The measurement will be performed with two different configurations of highly enriched samples manufactured at JRC Geel: a low mass configuration, involving ten $^{239}$Pu samples of 1 mg each placed inside the fission chamber, and a high mass configuration, with a 100 mg $^{239}$Pu encapsulated sample, without using the fission detector. Using the combination of the two different experimental setups, an overall uncertainty of ~3-4% is expected in the energy range from thermal up to 10 keV.

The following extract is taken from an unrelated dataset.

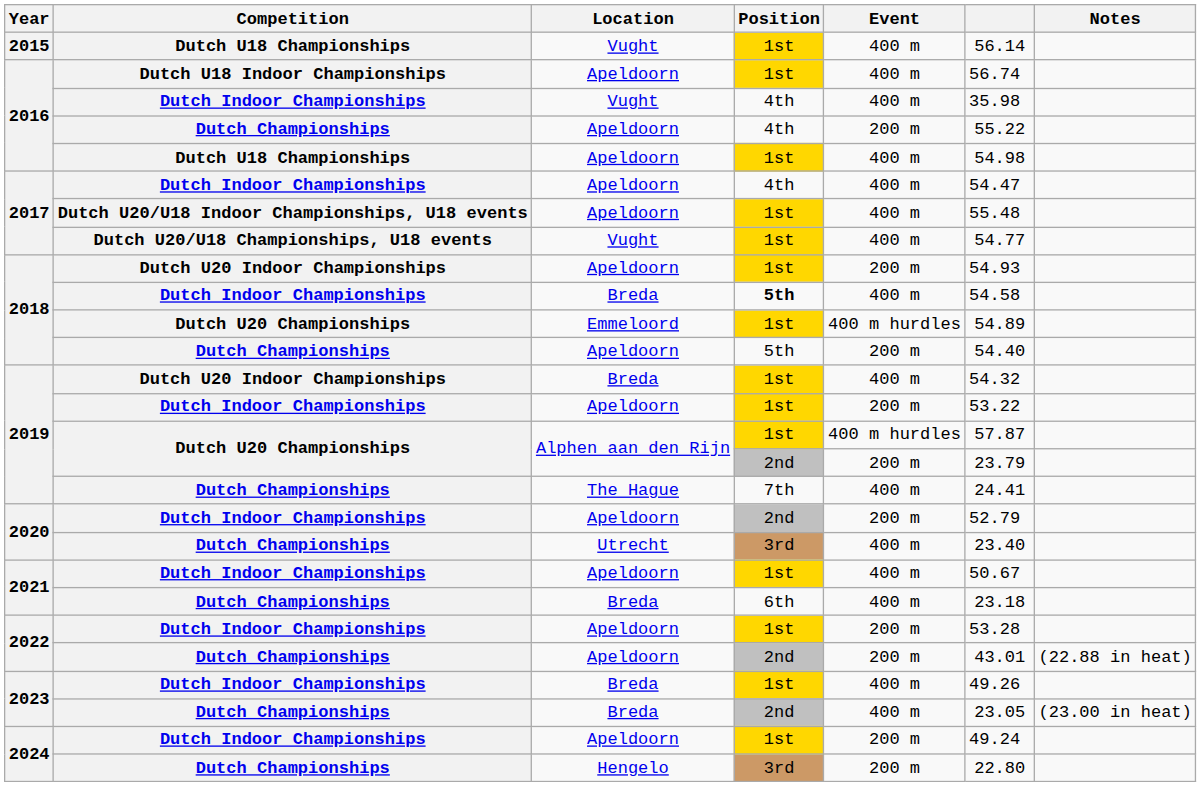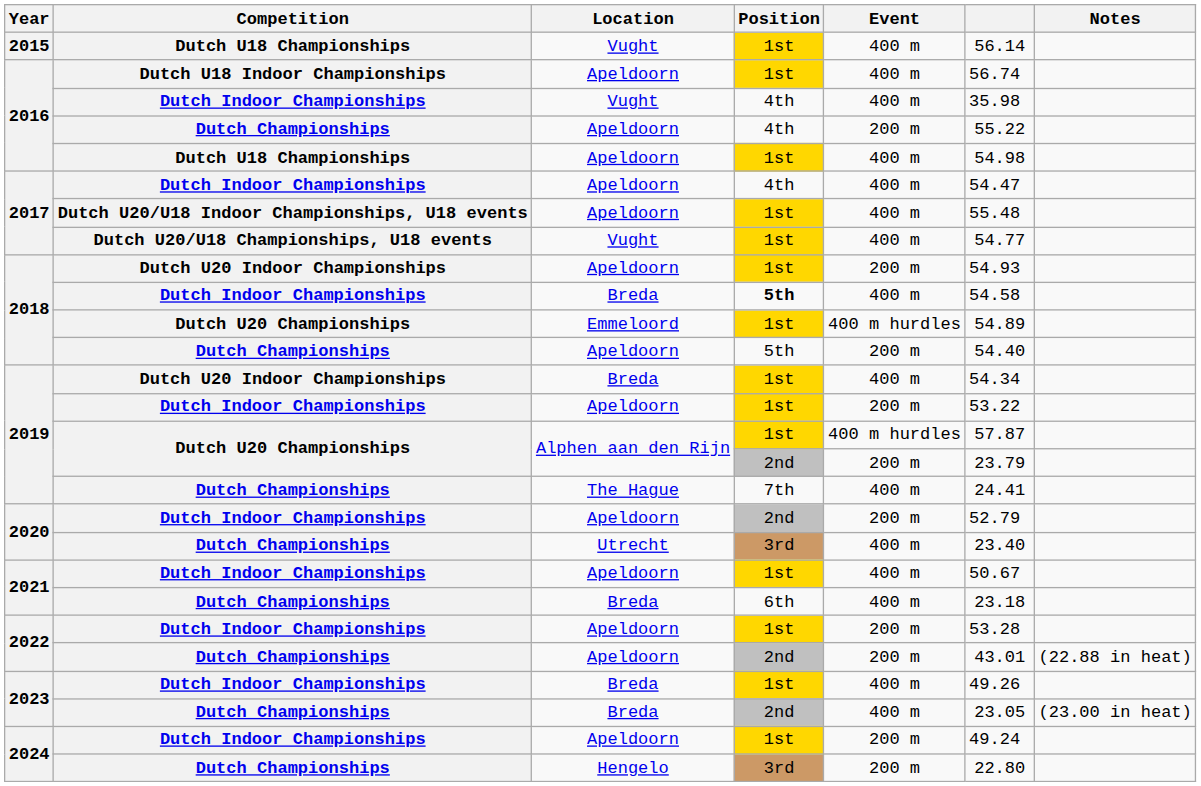2019 / Dutch U20 Indoor Championships | column 6: 54.32 -> 54.34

In addition to the cross-section data, the measurement will also provide valuable information on the distribution of the γ-rays cascades emitted in $^{239}$Pu(n,γ) and $^{239}$Pu(n,f) reactions, as experienced in previous experiments performed with the TAC [10-12].

In this conference some general results will be presented, including the test of the fission chamber, the details on the preparation of the samples, a description of the experimental setup at n_TOF and also some preliminary results from the $^{239}$Pu(n,γ) measurement.


[1] E. Dupont et al., EPJ Web of Conferences 239, 15005 (2020); the HPRL database is available at https://www.oecd-nea.org/dbdata/hprl/

[2] Gwin et al., Nucl. Sci. Eng. 45, 25 (1971).

[3] S. Mosby et al., Phys. Rev. C 89, 034610 (2014).

[4] S. Mosby et al., Phys. Rev. C 97, 041601 (2018).

[5] S. Mosby et al., Nucl. Data Sheets 148, 312 (2018).

[6] M. B. Chadwick et al., Nucl. Data Sheets 112, 2887 (2011).

[7] C. Rubbia, et al., A high Resolution Spallation driven Facility at the CERN-PS to Measure Neutron Cross Sections in the Interval from 1 eV to 250 MeV, CERN/ LHC/98-002-EET, 1998.

[8] J. Balibrea-Correa et al., Phys. Rev. C 102, 044615 (2020).

[9] C. Guerrero et al., Nucl. Instr. Meth. A 608 (2009)

[10] C. Guerrero et al., Phys. Rev. C 85, 044616 (2012).

[11] E. Mendoza et al., Phys. Rev. C 90, 034608 (2014).

[12] E. Mendoza et al., Phys. Rev. C 97, 054616 (2018).